A server-side language like PHP/RoR can fetch the contents from this URL without adding any additional headers or special server settings. I used following PHP code and it simply worked.
$url='http://api.duckduckgo.com/?q=computer&format=json';
$json = file_get_contents($url);
echo $json;
I just started working in javascript framework, AngularJS. I used following code...
delete $http.defaults.headers.common['X-Requested-With'];
var url="http://api.duckduckgo.com/?q=computer&format=json";
$http.get(url)
.success(function(data) {
$scope.results=data;
})
With above AngularJS code, I received following error:
XMLHttpRequest cannot load http://api.duckduckgo.com/?q=computer&format=json. No 'Access-Control-Allow-Origin' header is present on the requested resource. Origin 'http://localhost:63342' is therefore not allowed access.
AngularJS uses JQuery so I tried the same in JQuery with following code:
var url="http://api.duckduckgo.com/?q=computer&format=json";
$.getJSON(url , function( data ) {
console.log(data);
});
This also produced the same error as did AngularJS code.
Then my further research brought me to the point that it's actually not specific to JQuery and AngularJS. Both of these inherit this issue from Javascript!
Here is an excellent resource with explanation of what CORS is and how to handle with it: http://enable-cors.org/index.html.
And also W3C has it official CORS specification: http://www.w3.org/TR/cors/
So my question is not what CORS is. My question is
My understanding is that whether it is a web browser or it is PHP/RoR or it is Javascript frameworks, all make requests to a URL via the same http or https, right? Certainly, yes. Then why http has to be more secure when requests come from javascript? How does http and server know that request is coming from javascript?
When a web browser can open a URL and PHP/RoR (or any server-side language) can access that URL without any extra settings/headers, why can't AngularJS, JQuery (or in a single word javascript) access that URL unless the server has set Access-Control-Allow-Origin header for requesting root?
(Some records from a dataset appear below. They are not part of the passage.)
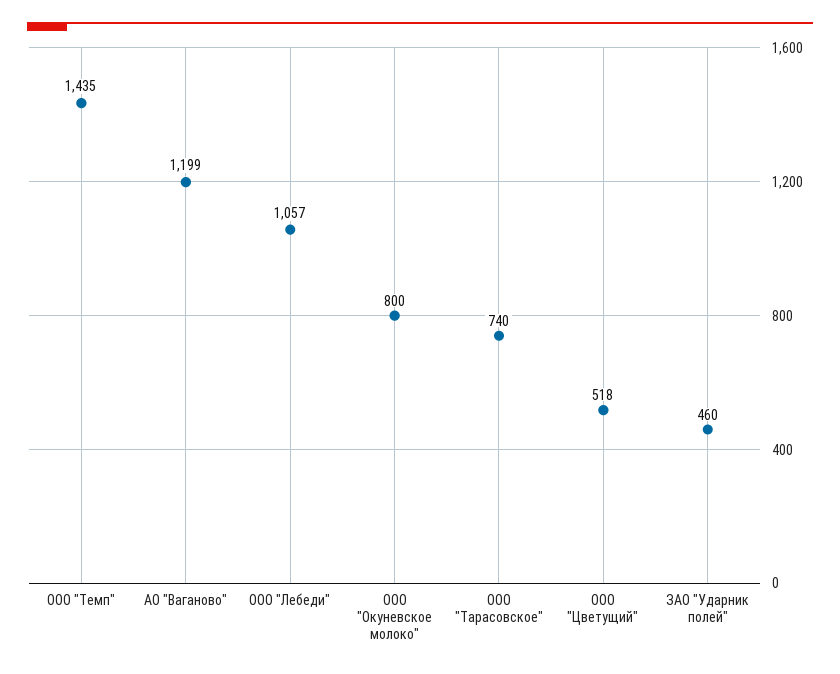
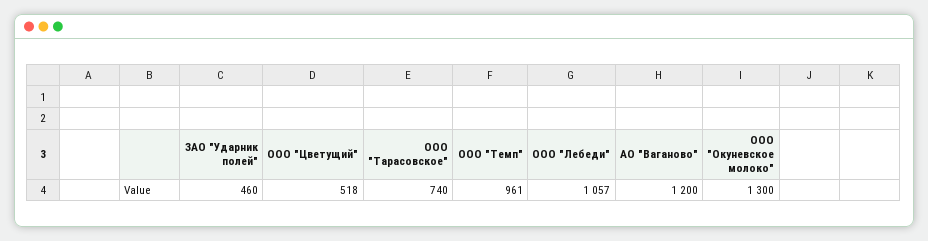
  {
-   "ООО \"Темп\"": 1435,
+   "ООО \"Темп\"": 961,
-   "АО \"Ваганово\"": 1199,
+   "АО \"Ваганово\"": 1200,
    "ООО \"Лебеди\"": 1057,
-   "ООО \"Окуневское молоко\"": 800,
+   "ООО \"Окуневское молоко\"": 1300,
    "ООО \"Тарасовское\"": 740,
    "ООО \"Цветущий\"": 518,
    "ЗАО \"Ударник полей\"": 460
  }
What's that special feature (that PHP/RoR have and) that is missing in Javascript so that it can't access the same URL in the same browsers that can open that URL without any issue from their address bars?
Just to mention that I am basically an iOS developer and recently started to learn web development, specially AngularJS. So I am curious about what's all this going on and why!
It's disabled from javascript for security reasons. Here's one scenario:
Assume Facebook has a "post message on timeline" api that requires the user to be authenticated.
You are logged into Facebook when you visit badsite.com.
badsite.com uses javascript to call the Facebook api. Since the browser is making a valid request to Facebook, your authentication cookie is sent, and Facebook accepts the message and posts badsite's ad on your timeline.
This isn't an issue from a server, because badsite.com's server doesn't have access to your Facebook authentication cookie and it can't forge a valid request on your behalf.
You remember that all javascript request is handled by browser. So browser detect cross-origin request is easy.
Request from javascript has no difference with PHP/RoR, it is only rejected by browser.
Server code can accept cross-origin javascript request by header "Access-Control-Allow-Origin" because before reject javascript request, browser will send a request "OPTIONS" to server to ask header "Access-Control-Allow-Origin" on response. If value is match with current origin, browser will accept javascript request and send to server.